* [Task description] Locate each line in the material below that contains the string "sont", matching case exactly, and copy those lines out.

[Data items]
◆ ◆ ◆ ◆
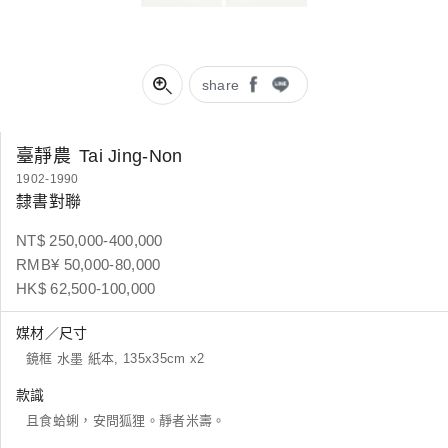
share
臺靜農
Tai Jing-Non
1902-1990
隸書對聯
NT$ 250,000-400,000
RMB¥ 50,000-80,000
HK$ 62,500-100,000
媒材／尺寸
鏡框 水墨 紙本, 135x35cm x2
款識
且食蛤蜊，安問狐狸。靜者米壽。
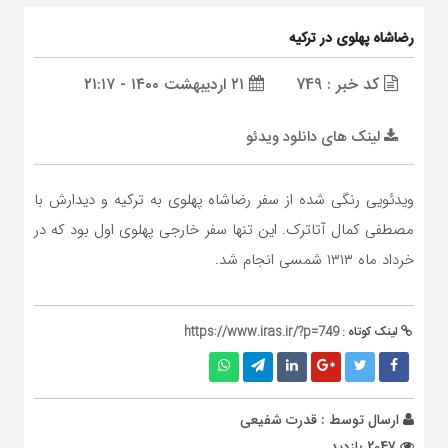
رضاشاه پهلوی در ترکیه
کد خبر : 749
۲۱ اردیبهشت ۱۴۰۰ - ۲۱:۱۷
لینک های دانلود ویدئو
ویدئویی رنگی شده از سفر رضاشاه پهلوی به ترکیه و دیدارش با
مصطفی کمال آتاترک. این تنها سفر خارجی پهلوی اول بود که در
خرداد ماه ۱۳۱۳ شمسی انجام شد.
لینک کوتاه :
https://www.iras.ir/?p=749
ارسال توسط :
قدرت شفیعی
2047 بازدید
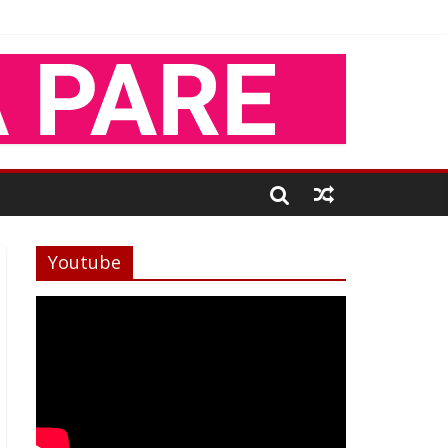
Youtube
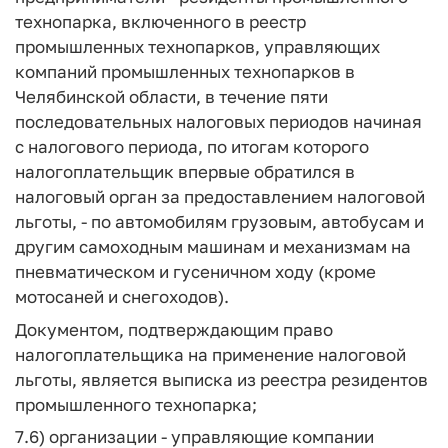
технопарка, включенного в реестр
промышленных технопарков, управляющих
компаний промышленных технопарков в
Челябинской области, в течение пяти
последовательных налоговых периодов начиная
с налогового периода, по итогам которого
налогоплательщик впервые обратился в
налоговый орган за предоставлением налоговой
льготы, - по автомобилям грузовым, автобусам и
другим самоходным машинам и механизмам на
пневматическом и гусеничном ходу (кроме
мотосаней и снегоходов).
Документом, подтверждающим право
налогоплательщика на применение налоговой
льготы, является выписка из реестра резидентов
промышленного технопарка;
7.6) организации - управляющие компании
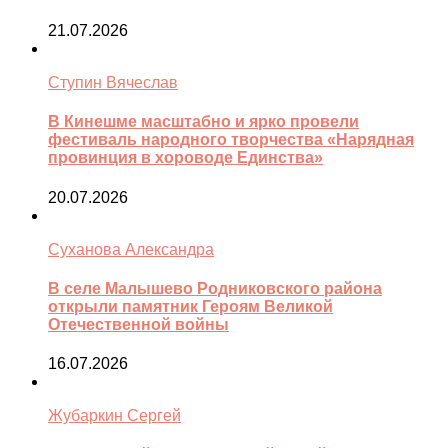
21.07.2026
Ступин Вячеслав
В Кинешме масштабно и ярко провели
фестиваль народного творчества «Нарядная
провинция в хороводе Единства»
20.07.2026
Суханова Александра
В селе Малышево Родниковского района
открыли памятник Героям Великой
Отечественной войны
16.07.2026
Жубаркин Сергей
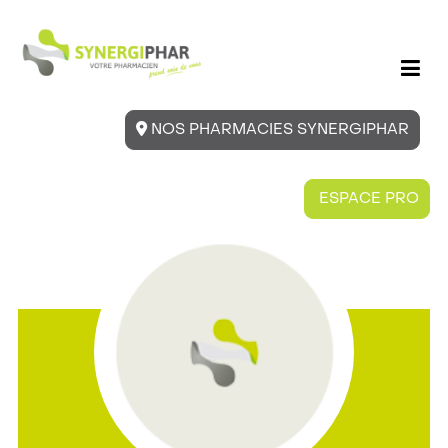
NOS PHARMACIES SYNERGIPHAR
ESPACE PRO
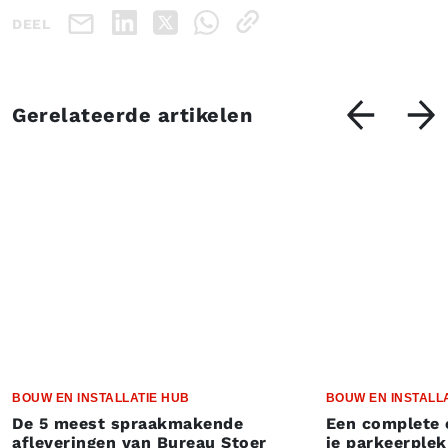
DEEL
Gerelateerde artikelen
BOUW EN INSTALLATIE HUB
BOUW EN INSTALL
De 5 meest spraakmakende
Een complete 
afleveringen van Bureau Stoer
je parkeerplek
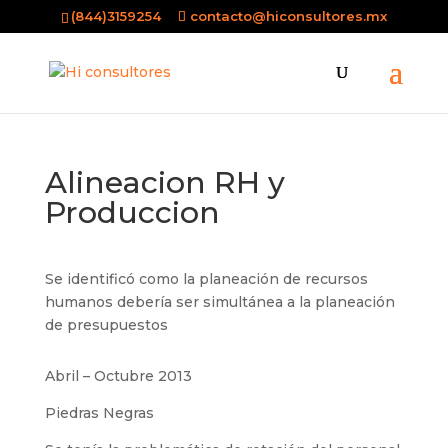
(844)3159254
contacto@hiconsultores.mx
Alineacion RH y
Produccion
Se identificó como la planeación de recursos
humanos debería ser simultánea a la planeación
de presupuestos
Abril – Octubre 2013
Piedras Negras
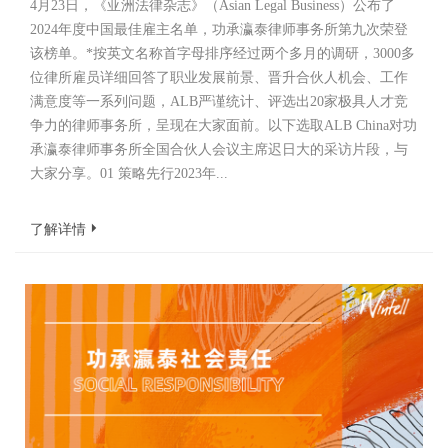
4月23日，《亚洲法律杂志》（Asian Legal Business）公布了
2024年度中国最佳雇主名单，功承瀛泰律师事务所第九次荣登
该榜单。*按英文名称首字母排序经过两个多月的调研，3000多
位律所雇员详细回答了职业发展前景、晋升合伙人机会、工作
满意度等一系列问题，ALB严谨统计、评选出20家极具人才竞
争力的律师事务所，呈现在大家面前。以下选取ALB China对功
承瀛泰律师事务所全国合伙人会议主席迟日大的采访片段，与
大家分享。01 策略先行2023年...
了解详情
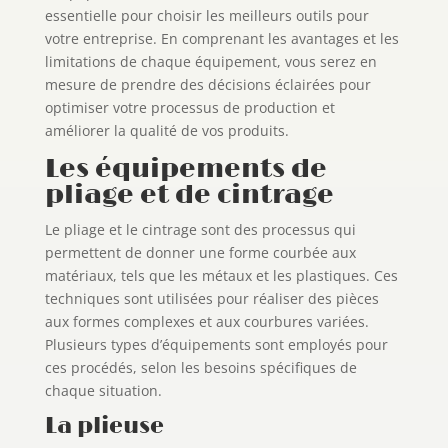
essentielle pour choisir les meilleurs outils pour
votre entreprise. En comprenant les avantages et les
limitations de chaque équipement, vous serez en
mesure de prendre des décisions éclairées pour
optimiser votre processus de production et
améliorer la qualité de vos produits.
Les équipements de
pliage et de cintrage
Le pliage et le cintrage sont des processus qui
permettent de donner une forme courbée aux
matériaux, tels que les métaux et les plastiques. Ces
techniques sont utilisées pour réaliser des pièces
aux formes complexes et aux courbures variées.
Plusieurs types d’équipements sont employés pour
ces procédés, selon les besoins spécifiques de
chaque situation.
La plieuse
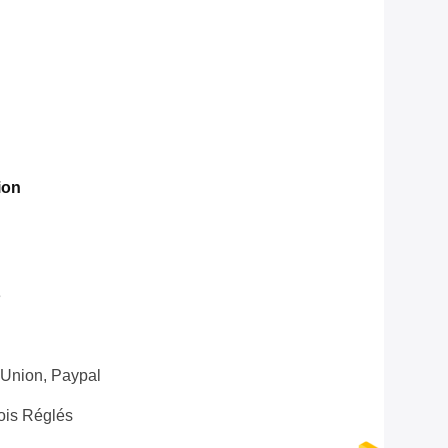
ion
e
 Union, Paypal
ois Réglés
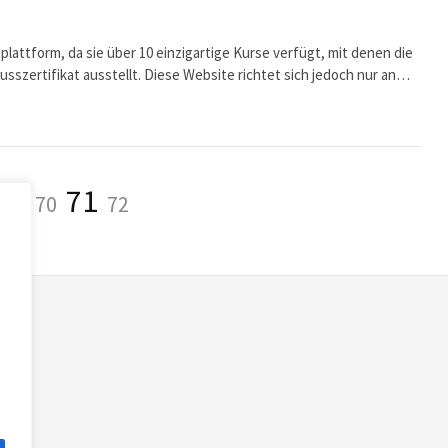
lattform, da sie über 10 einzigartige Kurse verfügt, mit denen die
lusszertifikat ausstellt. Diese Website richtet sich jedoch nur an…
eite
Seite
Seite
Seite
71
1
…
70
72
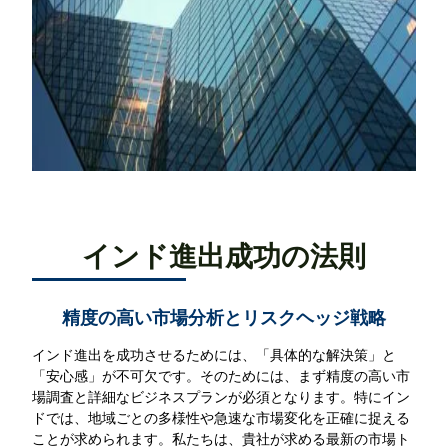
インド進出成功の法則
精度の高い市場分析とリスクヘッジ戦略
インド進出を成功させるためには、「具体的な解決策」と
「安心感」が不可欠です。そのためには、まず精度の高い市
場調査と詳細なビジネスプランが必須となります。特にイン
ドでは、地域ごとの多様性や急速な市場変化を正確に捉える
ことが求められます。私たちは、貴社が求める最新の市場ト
◆ ◆ ◆ ◆
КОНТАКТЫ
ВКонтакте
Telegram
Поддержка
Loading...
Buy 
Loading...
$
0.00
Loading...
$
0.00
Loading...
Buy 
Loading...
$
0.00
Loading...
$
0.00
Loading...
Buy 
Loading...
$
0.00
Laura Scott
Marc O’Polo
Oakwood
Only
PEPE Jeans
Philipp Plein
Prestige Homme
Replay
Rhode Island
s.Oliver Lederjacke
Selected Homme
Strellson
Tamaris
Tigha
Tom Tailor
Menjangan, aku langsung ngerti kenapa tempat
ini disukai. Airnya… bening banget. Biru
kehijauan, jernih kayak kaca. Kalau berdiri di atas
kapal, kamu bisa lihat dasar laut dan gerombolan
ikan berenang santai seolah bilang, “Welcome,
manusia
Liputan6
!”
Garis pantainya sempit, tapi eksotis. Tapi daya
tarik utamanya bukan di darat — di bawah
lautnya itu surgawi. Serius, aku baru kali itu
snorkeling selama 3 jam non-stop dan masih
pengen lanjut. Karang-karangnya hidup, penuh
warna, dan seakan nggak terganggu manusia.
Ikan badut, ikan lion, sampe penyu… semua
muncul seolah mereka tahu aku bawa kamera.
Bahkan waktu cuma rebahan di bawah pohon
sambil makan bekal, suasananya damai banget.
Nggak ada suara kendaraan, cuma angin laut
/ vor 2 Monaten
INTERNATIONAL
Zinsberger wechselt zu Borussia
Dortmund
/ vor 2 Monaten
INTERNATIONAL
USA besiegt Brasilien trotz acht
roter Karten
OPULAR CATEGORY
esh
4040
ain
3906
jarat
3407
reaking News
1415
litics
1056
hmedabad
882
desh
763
◆ ◆ ◆ ◆
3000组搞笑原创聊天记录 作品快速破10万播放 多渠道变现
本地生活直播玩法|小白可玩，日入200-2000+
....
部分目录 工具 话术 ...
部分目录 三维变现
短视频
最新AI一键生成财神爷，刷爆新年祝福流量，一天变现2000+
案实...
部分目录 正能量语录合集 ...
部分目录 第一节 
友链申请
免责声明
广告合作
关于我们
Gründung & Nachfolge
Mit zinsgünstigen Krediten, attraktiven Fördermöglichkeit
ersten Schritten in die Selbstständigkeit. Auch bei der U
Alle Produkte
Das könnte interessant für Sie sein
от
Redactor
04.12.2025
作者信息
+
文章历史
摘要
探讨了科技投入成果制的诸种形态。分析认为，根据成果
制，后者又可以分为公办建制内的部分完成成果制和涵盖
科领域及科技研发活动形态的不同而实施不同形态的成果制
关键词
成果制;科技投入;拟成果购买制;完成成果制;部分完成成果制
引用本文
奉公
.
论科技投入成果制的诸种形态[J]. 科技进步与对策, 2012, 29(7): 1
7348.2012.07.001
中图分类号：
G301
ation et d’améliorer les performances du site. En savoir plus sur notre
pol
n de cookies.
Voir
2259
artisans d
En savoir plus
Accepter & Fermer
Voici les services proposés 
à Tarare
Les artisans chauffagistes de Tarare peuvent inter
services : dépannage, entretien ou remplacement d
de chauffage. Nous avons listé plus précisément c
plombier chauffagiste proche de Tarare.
◆ ◆ ◆ ◆
* [Reply to the task]
Le pliage et le cintrage sont des processus qui
techniques sont utilisées pour réaliser des pièces
Plusieurs types d’équipements sont employés pour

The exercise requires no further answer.